LOS ANGELES – Slowly but surely, Americans seem to be making peace with the pot pipe.

According to a new poll released Monday by Gallup, 50 percent of Americans say marijuana use should be legal, up from 46 percent last year. This year, 46 percent said it should be illegal.


Those numbers mean that, for the first time in the poll’s 42-year history, Americans who say that marijuana should be legal outnumber those who say it should be illegal.

Societal acceptance of marijuana has come a long way since 1969, when Gallup first posed the question “Should marijuana use be legal?” Back then, only 12 percent of Americans favored legalization of the drug. From the 1970s through the mid-1990s, support remained between 20 percent and 30 percent, but it has been climbing steadily since 2002.

According to the most recent poll:

• Men are more likely to support legalizing marijuana than women (55 percent vs. 46 percent).

• People in the West are more likely to support it than people in the East (55 percent vs. 51 percent).

• People age 18 to 29 are twice as likely to support marijuana use as people 65 or older (62 percent vs. 31 percent).

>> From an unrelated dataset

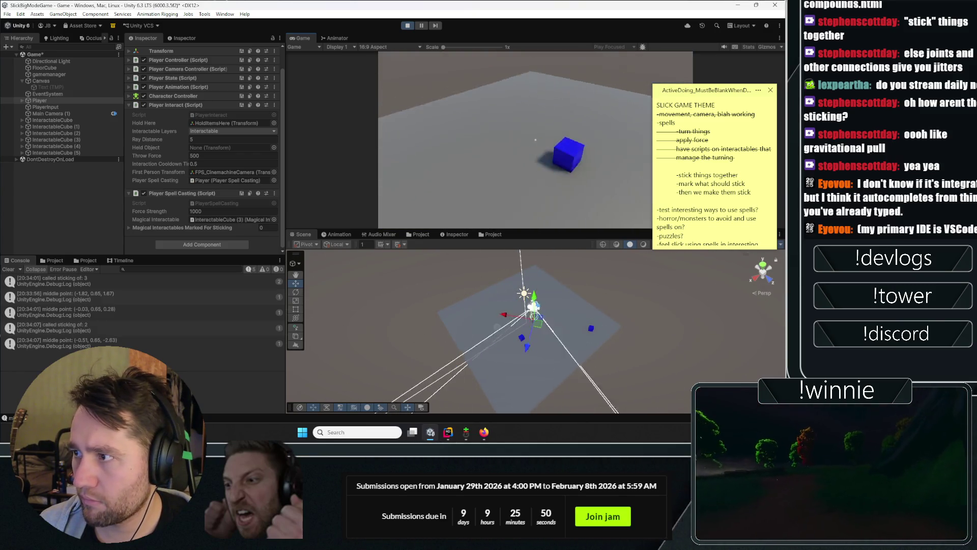
{"action": "left_click", "coordinate": [536, 140]}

The findings come less than six months after the federal government ruled that marijuana should remain classified as a Schedule 1 drug, which means the government considers it as dangerous as heroin.

That now appears slightly out of step with what most Americans think.

A Gallup survey last year found that 70 percent of people favored making it legal for doctors to prescribe marijuana in order to reduce pain and suffering.

Voters in many states, including Maine, have enacted laws allowing marijuana to be used medicinally.
In some states, state-approved dispensaries have become well established, but distribution facilities in Maine are still being developed. Some patients have been receiving small amounts of medical marijuana from a state-sanctioned network of caregivers, who are limited in the number of patients they can provide for.

Eventually there will be eight dispensaries in Maine.

In Portland, Northeast Patients Group, which holds four of Maine’s eight available dispensary permits, hopes to open a dispensary at 685 Congress St. It opened a dispensary in August in Thomaston and is opening a dispensary on Water Street in Hallowell. It is negotiating a lease for a fourth dispensary in the Bangor-Brewer area.

According to Northeast Patients Group, the law allows patients to purchase 2 ounces of prepared marijuana in any 15-day period, or 5 ounces per month. Patients must register with the state after obtaining a recommendation from a doctor.